I understand Denneny. He works late because he has nothing to go home to and when he looks inside himself, there is nobody there. I parked a block down the road from the precinct house, adjusted my headrest for maximum safety, and waited. I watched the stars. Tonight I didn’t recognize any of them; they were cold and alien. I thought of abbeys on headlands, of Norwegian islands in a sea breeze, of Northwoods Lake Court, where the air would be utterly still but for the creak of tree frogs and the endless patter of fountains. Then for a while I thought of nothing.
He emerged just after eleven p.m. I let his Lexus get a block ahead before I pulled out.

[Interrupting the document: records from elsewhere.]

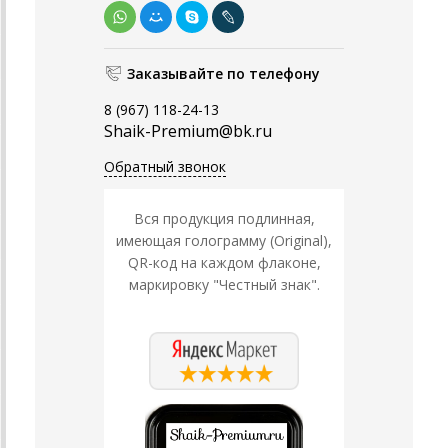
Заказывайте по телефону
8 (967) 118-24-13
Shaik-Premium@bk.ru
Обратный звонок
Вся продукция подлинная,
имеющая голограмму (Original),
QR-код на каждом флаконе,
маркировку "Честный знак".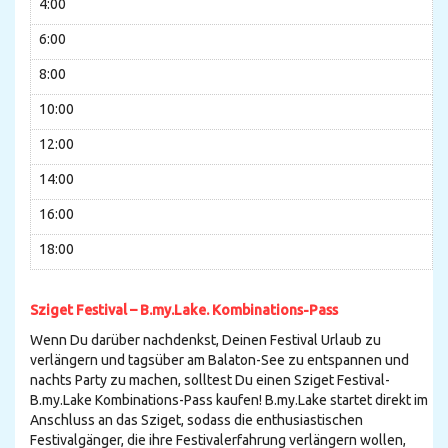
4:00
6:00
8:00
10:00
12:00
14:00
16:00
18:00
Sziget Festival – B.my.Lake. Kombinations-Pass
Wenn Du darüber nachdenkst, Deinen Festival Urlaub zu
verlängern und tagsüber am Balaton-See zu entspannen und
nachts Party zu machen, solltest Du einen Sziget Festival-
B.my.Lake Kombinations-Pass kaufen! B.my.Lake startet direkt im
Anschluss an das Sziget, sodass die enthusiastischen
Festivalgänger, die ihre Festivalerfahrung verlängern wollen,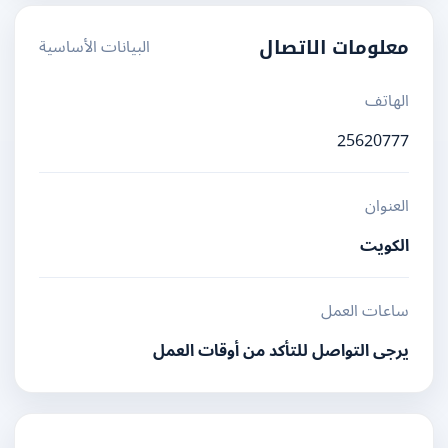
البيانات الأساسية
معلومات الاتصال
الهاتف
25620777
العنوان
الكويت
ساعات العمل
يرجى التواصل للتأكد من أوقات العمل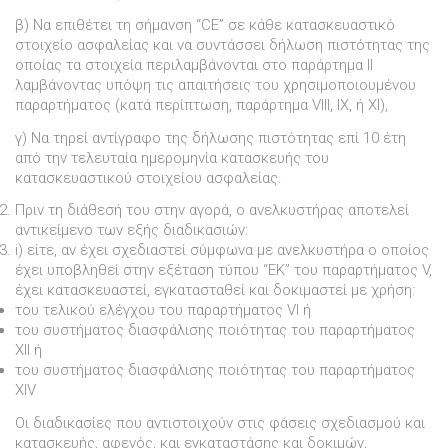
β) Να επιθέτει τη σήµανση “CE” σε κάθε κατασκευαστικό
στοιχείο ασφαλείας και να συντάσσει δήλωση πιστότητας της
οποίας τα στοιχεία περιλαµβάνονται στο παράρτηµα II
λαµβάνοντας υπόψη τις απαιτήσεις του χρησιµοποιουµένου
παραρτήµατος (κατά περίπτωση, παράρτηµα VIII, IX, ή XI),
γ) Να τηρεί αντίγραφο της δήλωσης πιστότητας επί 10 έτη
από την τελευταία ηµεροµηνία κατασκευής του
κατασκευαστικού στοιχείου ασφαλείας.
Πριν τη διάθεσή του στην αγορά, ο ανελκυστήρας αποτελεί
αντικείµενο των εξής διαδικασιών:
i) είτε, αν έχει σχεδιαστεί σύµφωνα µε ανελκυστήρα ο οποίος
έχει υποβληθεί στην εξέταση τύπου “ΕΚ” του παραρτήµατος V,
έχει κατασκευαστεί, εγκατασταθεί και δοκιµαστεί µε χρήση:
του τελικού ελέγχου του παραρτήµατος VI ή
του συστήµατος διασφάλισης ποιότητας του παραρτήµατος
XII ή
του συστήµατος διασφάλισης ποιότητας του παραρτήµατος
XIV
Οι διαδικασίες που αντιστοιχούν στις φάσεις σχεδιασµού και
κατασκευής, αφενός, και εγκαταστάσης και δοκιµών,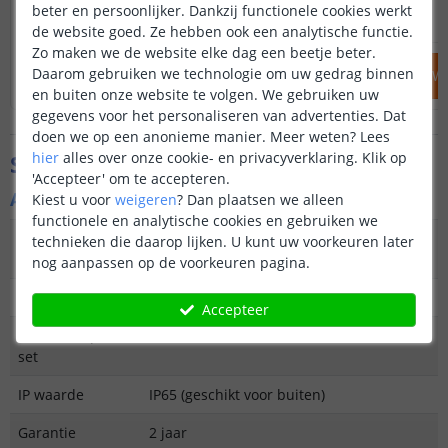
het vroeger donker
34
,
95
beter en persoonlijker. Dankzij functionele cookies werkt
39
,
95
OP VOORRAAD
OP VOORRAAD
zullen daarom in de
de website goed. Ze hebben ook een analytische functie.
aanspringen en daa
Zo maken we de website elke dag een beetje beter.
hebben om op te la
Daarom gebruiken we technologie om uw gedrag binnen
IN WINKELWAGEN
IN WINKELW
bij dat de zon zich 
en buiten onze website te volgen. We gebruiken uw
maanden minder vaa
gegevens voor het personaliseren van advertenties. Dat
maakt dat een sola
doen we op een anonieme manier.
Meer weten?
Lees
maanden zich niet al
hier
alles over onze cookie- en privacyverklaring. Klik op
Specificaties
soms zelfs helemaal
'Accepteer' om te accepteren.
Dat maakt dat u er 
Algemene kenmerken
wat minder plezier 
Kiest u voor
weigeren
?
Dan plaatsen we alleen
zomer.
functionele en analytische cookies en gebruiken we
Type
Wandlamp
technieken die daarop lijken. U kunt uw voorkeuren later
buitenverlichting
nog aanpassen op de voorkeuren pagina.
Functie
Functioneel
Accepteer
Aantal lampen in
1
set
IP waarde
IP65 (geschikt voor buiten)
Garantie
2 jaar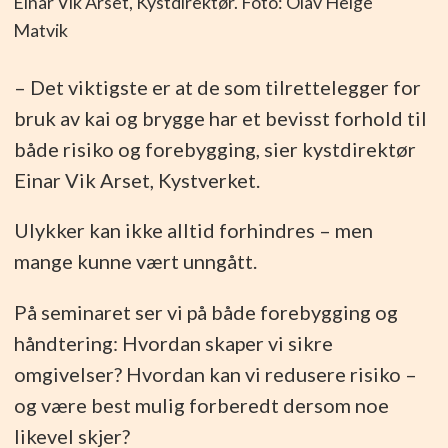
Einar Vik Arset, Kystdirektør. Foto: Olav Helge
Matvik
– Det viktigste er at de som tilrettelegger for
bruk av kai og brygge har et bevisst forhold til
både risiko og forebygging, sier kystdirektør
Einar Vik Arset, Kystverket.
Ulykker kan ikke alltid forhindres – men
mange kunne vært unngått.
På seminaret ser vi på både forebygging og
håndtering: Hvordan skaper vi sikre
omgivelser? Hvordan kan vi redusere risiko –
og være best mulig forberedt dersom noe
likevel skjer?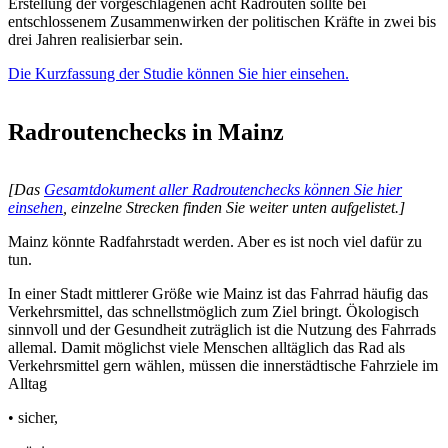
Erstellung der vorgeschlagenen acht Radrouten sollte bei
entschlossenem Zusammenwirken der politischen Kräfte in zwei bis
drei Jahren realisierbar sein.
Die Kurzfassung der Studie können Sie hier einsehen.
Radroutenchecks in Mainz
[Das
Gesamtdokument aller Radroutenchecks können Sie hier
einsehen
, einzelne Strecken finden Sie weiter unten aufgelistet.]
Mainz könnte Radfahrstadt werden. Aber es ist noch viel dafür zu
tun.
In einer Stadt mittlerer Größe wie Mainz ist das Fahrrad häufig das
Verkehrsmittel, das schnellstmöglich zum Ziel bringt. Ökologisch
sinnvoll und der Gesundheit zuträglich ist die Nutzung des Fahrrads
allemal. Damit möglichst viele Menschen alltäglich das Rad als
Verkehrsmittel gern wählen, müssen die innerstädtische Fahrziele im
Alltag
• sicher,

When we first met, he had lived in Candler Park. When he made captain he moved to Morningside, a neighbourhood where all the houses were built of dusty rose brick on winding little streets and fronted by velvety, floodlit lawns. No doubt he had thought he would soon be promoted up to commander and the giddy heights of the Prado mansions.
At an intersection I tightened my seat belt and turned my lights off before following him up a long, empty hill. He had been driving the same route for eight years and took it faster than was really safe in the dark. Half a mile from the top of the hill, the road would take a wide curving left, then a sudden right alongside one of those pretty rose-coloured walls. His speed picked up. Fifty, fifty-five, sixty.

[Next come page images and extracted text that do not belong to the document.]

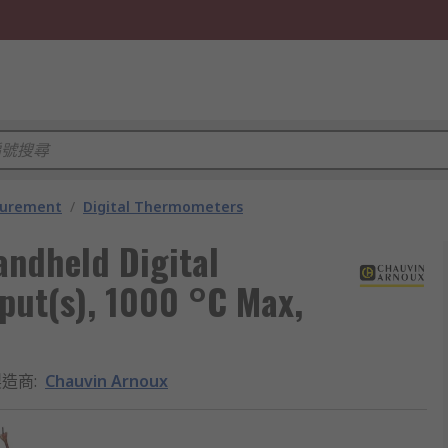
surement
/
Digital Thermometers
ndheld Digital
put(s), 1000 °C Max,
製造商
:
Chauvin Arnoux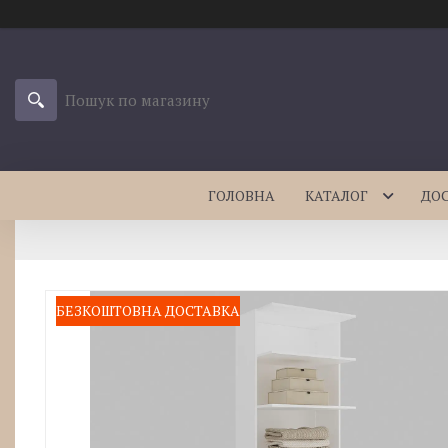
ГОЛОВНА
КАТАЛОГ
ДО
БЕЗКОШТОВНА ДОСТАВКА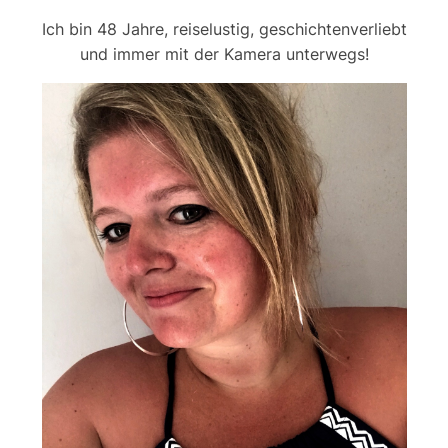
Ich bin 48 Jahre, reiselustig, geschichtenverliebt
und immer mit der Kamera unterwegs!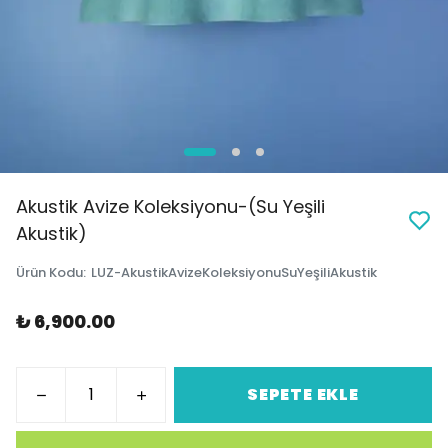
Akustik Avize Koleksiyonu-(Su Yeşili
Akustik)
Ürün Kodu
:
LUZ-AkustikAvizeKoleksiyonuSuYeşiliAkustik
₺ 6,900.00
SEPETE EKLE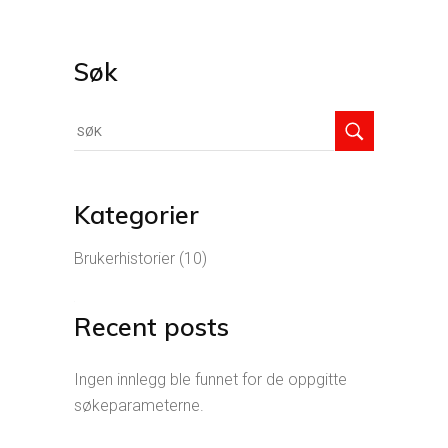
Søk
Søk
etter:
Kategorier
Brukerhistorier
(10)
Recent posts
Ingen innlegg ble funnet for de oppgitte
søkeparameterne.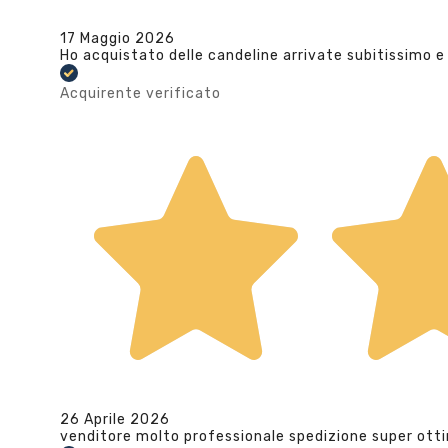
17 Maggio 2026
Ho acquistato delle candeline arrivate subitissimo e
Acquirente verificato
26 Aprile 2026
venditore molto professionale spedizione super ott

He took the long left curve without slowing down, as I’d known he would. Time for me and the Viking to play one last round. I smiled, shifted, and punched the gas. The nose of the Volvo touched his right rear bumper just as he would have been thinking of feathering the brakes and threading the wheel through his hands to take the car to the right.

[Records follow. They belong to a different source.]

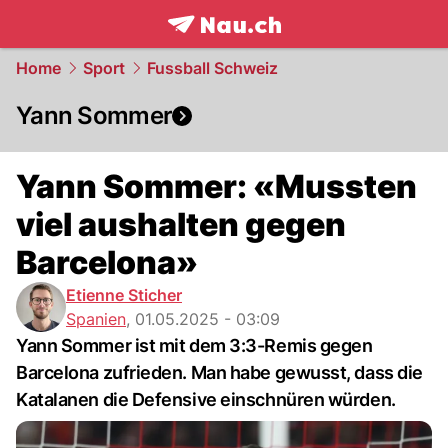
frontpage.
NAU.ch
Home
Sport
Fussball Schweiz
Yann Sommer
Yann Sommer: «Mussten
viel aushalten gegen
Barcelona»
Etienne Sticher
Spanien
,
01.05.2025 - 03:09
Yann Sommer ist mit dem 3:3-Remis gegen
Barcelona zufrieden. Man habe gewusst, dass die
Katalanen die Defensive einschnüren würden.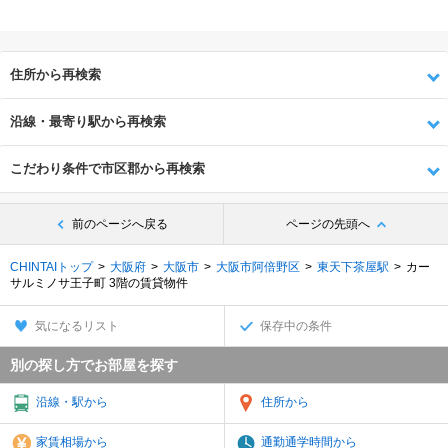
住所から再検索
沿線・最寄り駅から再検索
こだわり条件で市区郡から再検索
前のページへ戻る
ページの先頭へ
CHINTAIトップ
大阪府
大阪市
大阪市阿倍野区
東天下茶屋駅
カー
サルミノサ王子町 3階の賃貸物件
気になるリスト
保存中の条件
別の探し方でお部屋を探す
沿線・駅から
住所から
家賃相場から
通勤通学時間から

Brake lights flared and stained the night red. I eased my foot down a little more. Tires squealed, metal screeched. My heart was an anvil. The Lexus wobbled, then slewed, then seemed to straighten. I hummed to myself as I floored the gas and drove him into the wall at sixty miles an hour.
The noise was huge and seemed to last forever and then the night turned white as airbags bloomed and the cars bounced and my head walloped back into the head restraint. The wound along my shoulder pulled at the stitches. Nothing I hadn’t anticipated. I slashed the airbags and kicked my way out of the Volvo. The night smelled of honeysuckle and gas and hot rubber and seemed to turn very slowly.
His airbags had inflated, too, and like a good policeman he had been wearing his seat belt, but the impact had been a surprise, and he was still stunned. I pulled open his door, felt around his belt for his cuffs and gun. I shot the bag, then clipped his hands to the wheel.
“I never liked you, Denneny, but I trusted you. You had rules. What happened? Was it the death of your dreams or that of your wife? Nothing to work for, no one to go home to, nothing inside. Nothing except your rules. You should have clung to them, Denneny, they might have saved you.”
Metal ticked. Somewhere an owl screeched.
“You know why I’m here, don’t you?”
He turned his head slowly. Blood trickled from his left nostril. I pulled back the hammer.
“Don’t you.”
He closed his eyes and nodded.
“Good.” And I shot him in the abdomen.
The frame of the Volvo had buckled a little with the impact and it took me a moment to get the trunk open. My head hurt. When I got back with the gas can, he had started to go into shock.